Stuff like static, film grain, particles like snow or rain, those all suck up bits from the same encoding budget.
This could be a problem for video game streaming, and it could affect the artistic decisions a game studio makes - Drawing a billion tiny particles on a local GPU will look crisp and cool, but asking a hardware encoder to encode those for consumer Internet (or phone Internet) might be too much. I think streamers have run into this problem already.
I think there are certain presets that work slightly better depending on what you're encoding. x264 has a "touhou" preset that should work slightly better for confetti and things like it.
Many streaming services sidestep this by generating grain on the client device rather than encoding it in the video though, but that may just be to make screen recording more annoying.
Also the case for software encoders. Hardware encoders do it faster with the caveat of only encoding in pre-determined ways, but whether hardware or software what happens and what you get are fundamentally the same.

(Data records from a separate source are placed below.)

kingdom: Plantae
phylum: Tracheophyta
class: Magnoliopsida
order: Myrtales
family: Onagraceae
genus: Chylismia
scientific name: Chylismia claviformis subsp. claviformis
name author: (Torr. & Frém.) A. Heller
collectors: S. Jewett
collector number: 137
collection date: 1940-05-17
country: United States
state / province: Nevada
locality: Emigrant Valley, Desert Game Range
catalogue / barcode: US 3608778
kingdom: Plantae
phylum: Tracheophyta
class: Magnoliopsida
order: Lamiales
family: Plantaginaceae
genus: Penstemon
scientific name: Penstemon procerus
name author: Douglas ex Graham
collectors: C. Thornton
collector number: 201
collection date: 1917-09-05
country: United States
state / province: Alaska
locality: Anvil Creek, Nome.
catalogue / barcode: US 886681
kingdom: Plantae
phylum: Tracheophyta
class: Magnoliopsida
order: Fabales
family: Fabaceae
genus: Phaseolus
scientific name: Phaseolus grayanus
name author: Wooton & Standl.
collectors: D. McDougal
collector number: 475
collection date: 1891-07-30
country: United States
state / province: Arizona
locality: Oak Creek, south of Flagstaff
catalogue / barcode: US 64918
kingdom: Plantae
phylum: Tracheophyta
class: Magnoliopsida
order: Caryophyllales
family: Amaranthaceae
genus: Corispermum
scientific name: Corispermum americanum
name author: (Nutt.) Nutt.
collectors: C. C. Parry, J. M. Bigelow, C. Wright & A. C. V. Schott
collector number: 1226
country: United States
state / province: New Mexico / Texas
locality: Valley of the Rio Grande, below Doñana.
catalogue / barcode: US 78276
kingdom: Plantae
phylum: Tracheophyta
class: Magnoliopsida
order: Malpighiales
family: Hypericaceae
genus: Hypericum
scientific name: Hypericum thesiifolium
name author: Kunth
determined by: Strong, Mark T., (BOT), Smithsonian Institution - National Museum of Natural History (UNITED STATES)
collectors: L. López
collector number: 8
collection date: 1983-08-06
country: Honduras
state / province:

Stuff like static, film grain, particles like snow or rain, those all suck up bits from the same encoding budget.
"Why Snow and Confetti Ruin YouTube Video Quality" by Tom Scott probably explains it nicer than I can https://www.youtube.com/watch?v=r6Rp-uo6HmI&pp=ygUaYnJlYWtpb...
This could be a problem for video game streaming, and it could affect the artistic decisions a game studio makes - Drawing a billion tiny particles on a local GPU will look crisp and cool, but asking a hardware encoder to encode those for consumer Internet (or phone Internet) might be too much. I think streamers have run into this problem already.